◆ To-do list:
**a.** Which of Scott's novels does the passage on Scott's early novels name?
**b.** Carry on the passage on Scott's early novels from the point where it stops.

◆ Page excerpt:
start
Scott did not prefix his name to it, afraid that he might compromise his poetical reputation by a doubtful experiment in a new style – particularly by his copious use of Scottish terms and expressions; but the unmingled applause with which the tale was received was, he says, like having the property of a hidden treasure, „not less gratifying than if all the world knew it was his own.” Henceforward, Scott resolved, as a novelist, to preserve his mask, desirous to obviate all personal discussions respecting his own productions, and aware also of the interest and curiosity which he secrecy would impart to his subsequent productions.

In February 1815 – seven months after Waverley – Scott published his second novel, Guy Mannering. It was the work of six weeks about Christmas, and marks of haste are visible in the construction of the plot and development of incidents. Yet what length of time or patience in revision could have added to the charm or hilarity of such portraits as that of Dandy Dinmont, or the shrewd and witty Counsellor Pleydell – the finished, desperate, sea-beaten villainy of Hatteraick – the simple, uncouth devotion of that gentlest of pedants, poor Dominic Sampson – or the wild savage virtues and crazed superstition of the gipsy-dweller in Derncleugh! The astrological agency and predictions so marvellously fulfilled are undoubtedly excrescenses on the story, though suited to a winter’s tale in Scotland. The love-scenes and female characters, and even Mannering himself, seem also allied to the Minerva Press family; but the Scottish characters are all admirably filled up.

There is also a captivating youthful feeling and spirit in the description of the wanderings and dangers of Bertram, and the events, improbable as they appear, which restore him to his patrimony; while the gradual decay and death of the old Laird of Ellangowan – carried out to the green as his castle and effects are in tha hands of the auctioneer – are inexpressibly touching and natural. The interest of the tale is sustained throughout with dramatic skill and effect.

In May 1816 came forth The Antiquary, less romantic and bustling in incidents than either of its predecessors, but infinitely richer in character, dialogue and humour. In this work Scott displayed his thorough knowledge of the middle and lower ranks of Scottish life. He confined his story chiefly to a small fishing-town and one or two country mansions.
end
◆ Stored rows:
start
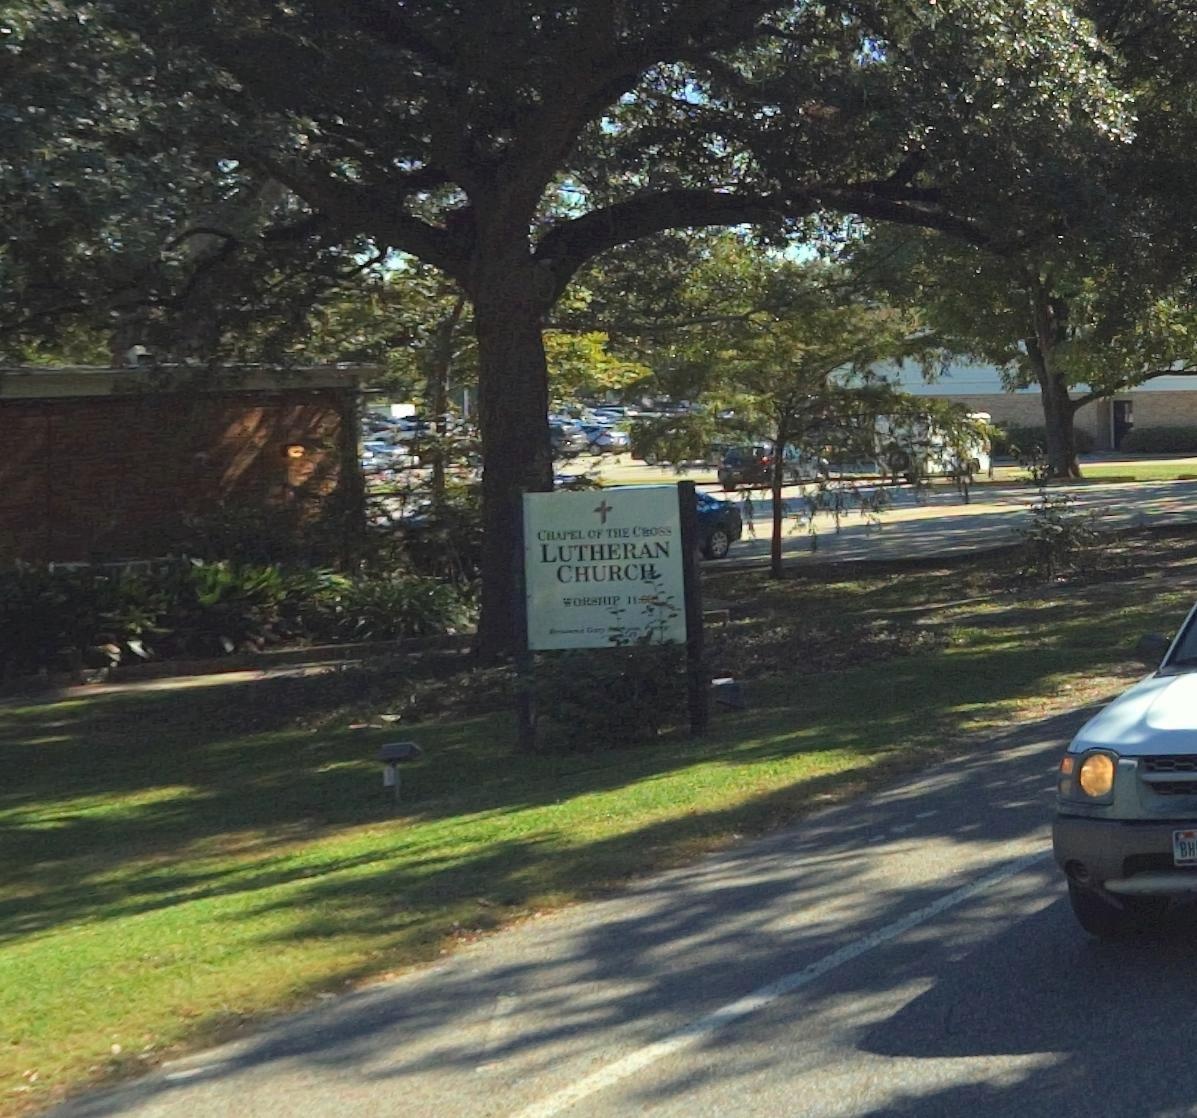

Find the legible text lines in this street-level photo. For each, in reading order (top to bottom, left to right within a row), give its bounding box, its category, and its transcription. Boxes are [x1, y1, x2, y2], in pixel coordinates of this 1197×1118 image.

[536, 525, 672, 542] BusinessName: CHAPEL OF THE CROSS
[539, 541, 672, 564] BusinessName: LUTHERAN
[556, 562, 657, 585] BusinessName: CHURC*
[562, 594, 652, 608] None: WORSHIP 11**
[1178, 839, 1196, 858] None: BH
end
◆ Outputs by task:
**a.** Waverley, Guy Mannering, The Antiquary

**b.**
His hero is a testy old Whig laird and bachelor, and his dramatis personæ are little better than this retired humorist – the family of a poor fisherman, a bluegown mendicant, an old barber, and a few other humble „landward and burrows-town” characters.
The sentimental Lord Glenallan, and the pompous Sir Arthur Wardour, with Lovel the unknown, and the fiery Hector M’intyre – the last a genuine Celtic portrait – are necessary to the plot and action of the piece, but they constitute only a small degree of the reader’s pleasure or the author’s fame.
These rest on the inimitable delineation of Oldbuck, that model of black0letter and Roman-camp antiquaries, whose oddities and conversation are rich and racy as any of the old crusted port that John of the Girnel might have held in his monastic cellars – on the restless, garrulous, kind-hearted gaberlunzie, Edie Ochiltree, who delighted to daunder down the burn-sides and green shaws – on the cottage of the Mucklebackits, and the death and burial of Steenie – and on that scene of storm and tempest by the seaside, which is described with such vivid reality and appaling magnificence.

The amount of curious reading, knowledge of local history and antiquities, power of description, and breath of humour in The Antiquary, render it one of the most perfect of the author’s novels. If Cervantes and Fielding really excelled Scott in the novel (he is unapproached in romance), it must be admitted that The Antiquary ranks only second to Don Quixote and Tom Jones. In none of his works has Scott shewn greater power in developing the nicer shades of feeling and character, or greater felicity of phrase and illustration. A healthy moral tone also pervades the whole – a clear and bracing atmosphere of real life; and what more striking lesson in practical benevolence was ever incalculated than those words of the rough old fisherman, ejaculated while he was mending his boat after his son Steenie’s funeral – „What would you have me do, unless I wanted to see four children starve because one is drowned? It’s weel wi’ you gentles, that can sit in the house wi’ handkerchers at your een, when ye loose a freend, but the like of us maun to our wark again, if our hearts were beating as hard as my hammer.”

In December of the same year, Scott was ready with two other novels, The Black Dwarf, and Old Mortality. These formed the first series of Tales of My Landlord, and were represented, by a somewhat forced and clumsy prologue, as the composition of a certain Mr.Peter Pattieson, assistant-teacher at Gandercleugh, and published after his death by his pedagogue superior, Jedediah Cleishbotham.

The new disguise – to heighten which a different publisher had been selected for the tales – was as unavailing as it was superfluous. The universal voice assigned the works to the author of Waverley, and the second of the collection, Old Mortality, was pronounced to be the greatest of his performances. It was another foray into the regions of history, which was rewarded with the most brilliant spoil.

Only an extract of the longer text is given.